Через несколько недель Бессемер снова в Париже, но теперь с партией снарядов (на их изготовление была получена субсидия от Наполеона III). Они цилиндрической формы, весят 24 и 30 фунтов и сделаны в калибр 4 3/4-дюймовой пушки, стреляющей двенадцатифунтовыми ядрами.
22 декабря на Венсенском полигоне происходила пробная стрельба. Она прошла удачно. Снаряды делали круглые пробоины в деревянных мишенях, а спиральные царапины, сделанные острыми краями этих пробоин на покрытой черным лаком цилиндрической поверхности снаряда, показывали, что снаряд вращается при полете.
«Все это прекрасно. И снаряд вращается с достаточной быстротой, и идет он острием вперед, но можно ли доверять нашим орудиям. Нужно считать далеко небезопасной стрельбу тридцатифунтовыми снарядами из двенадцатифунтовой чугунной пушки. Главный вопрос заключается в следующем: можно ли изготовить пушку, которая выдержала бы стрельбу такими тяжелыми снарядами».
Так оценил результаты испытаний французский специалист, которому было поручено руководство ими, капитан Минье, изобретатель ружья новой системы и большой авторитет в стрелковом деле.
«Это простое замечание, — пишет Бессемер, — было искрой, которая породила одну из крупнейших революций XIX века.

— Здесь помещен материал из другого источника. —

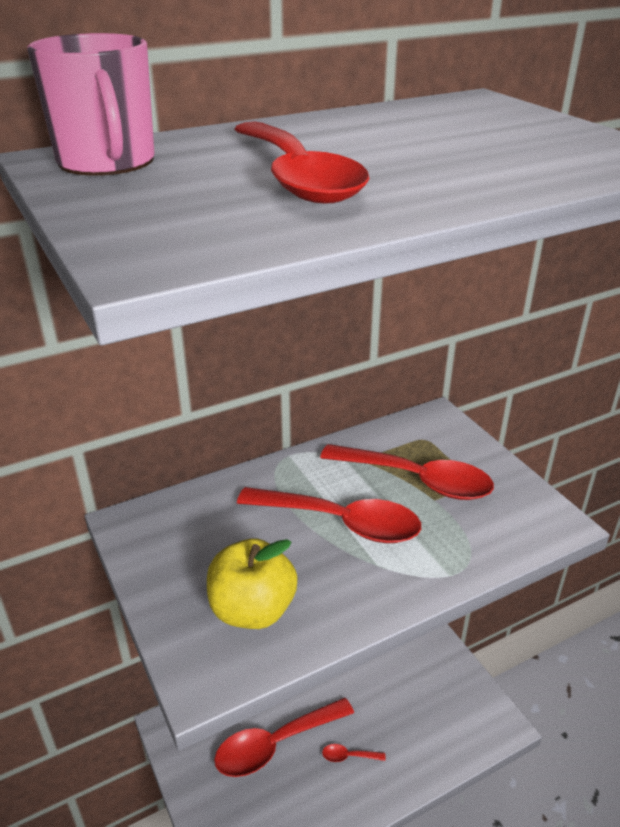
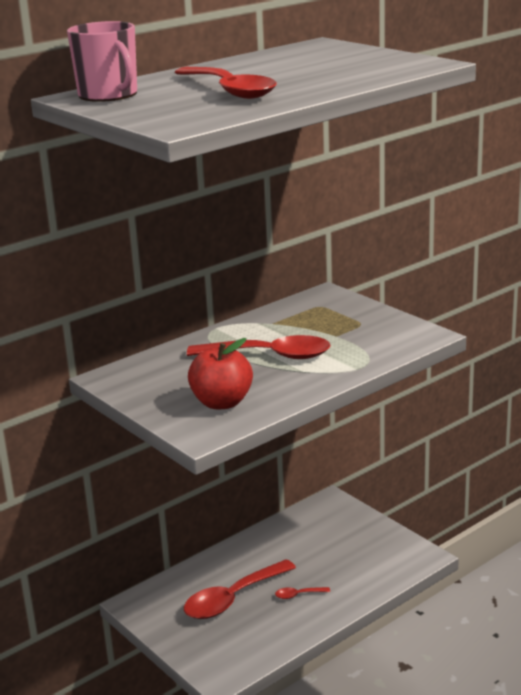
camera: 10 degrees left, 10 degrees down
yellow apple [207,538,298,629] -> red apple [188,338,253,409]
red spoon [320,444,494,500] -> none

Оно сразу направило мое внимание на действительную трудность положения. Я отлично помню, как в тот холодный декабрьский вечер, когда я один возвращался в Париж, я в душе решил, если возможно завершить так хорошо начатое дело, выработав способ получения чугуна более высокого качества, могущего выдержать большие напряжения, необходимо возникающие от увеличения веса снаряда. Я не имел тогда ни малейшего представления, как приступить к этой новой и важной проблеме, но уже самый факт, что тут надо было что-то открыть, сделать что-то важное, уже этого одного было достаточно, чтобы подстрекнуть меня. Передо мною был открытый путь — достичь имени и богатства, а риск заключался только в затраченном времени и труде, если бы моя попытка окончилась неудачей...».
Через несколько дней после этого на аудиенции Наполеон обещал поддержку Бессемеру в этой новой работе. К новому году Бессемер сидел уже снова у себя на Бакстер Стрит, с головой уйдя в проектирование и подсчеты — ведь перед ним стояла желанная цель — «слава и богатство».
«Послушайте, Клэй, мне очень хочется, чтобы вы пошли сегодня утром на заседание одной из секций, там будет над чем посмеяться.
— Очень жаль, но я уже приглашен на сегодняшнее утро, а то я с удовольствием пошел бы с вами.
— Вам непременно надо туда пойти. Знаете ли вы, из Лондона приехал какой-то чудак читать доклад, как делать железо без применения топлива. Ха, ха, ха...
— А вот мы с этим джентльменом как раз туда и отправляемся.
— Тогда идемте».
Такова дословная запись разговора, происходившего 13 августа 1856 года за утренним завтраком в столовой гостиницы одного живописного курорта западной Англии, Челтенгэма, в графстве Глостерском. Молчаливым свидетелем его был третий джентльмен, с которым Клэй собирался итти на заседание.
Курорт, куда съезжались для того, чтобы лечить расстройство пищеварения, и вопросы металлургии, казалось бы, имели мало общего, кроме разве географической близости Челтенгэма к двум важнейшим районам английской металлургической промышленности — Южному Уэльсу и Южному Стаффортширу. Однако Челтенгэму суждено было войти в историю металлургии, а дню 13 августа 1856 года стать знаменательной датой ее развития.
Разговор происходил между директором Мэрсейских заводов в Ливерпуле, Клэем, и Джэмсом Пальмером Буддом, владельцем одного из крупнейших металлургических заводов Южного Уэльса в Исталайфера (одиннадцать доменных печей).
А встретились эти два металлурга, и еще третий джентльмен, приятель Клэя, в гостинице Челтенгэма потому, что в Челтенгэме происходил очередной годовой съезд «Британской Ассоциации», по доброй традиции устраивающей эти собрания в особенно интересных и приятных для пребывания местах.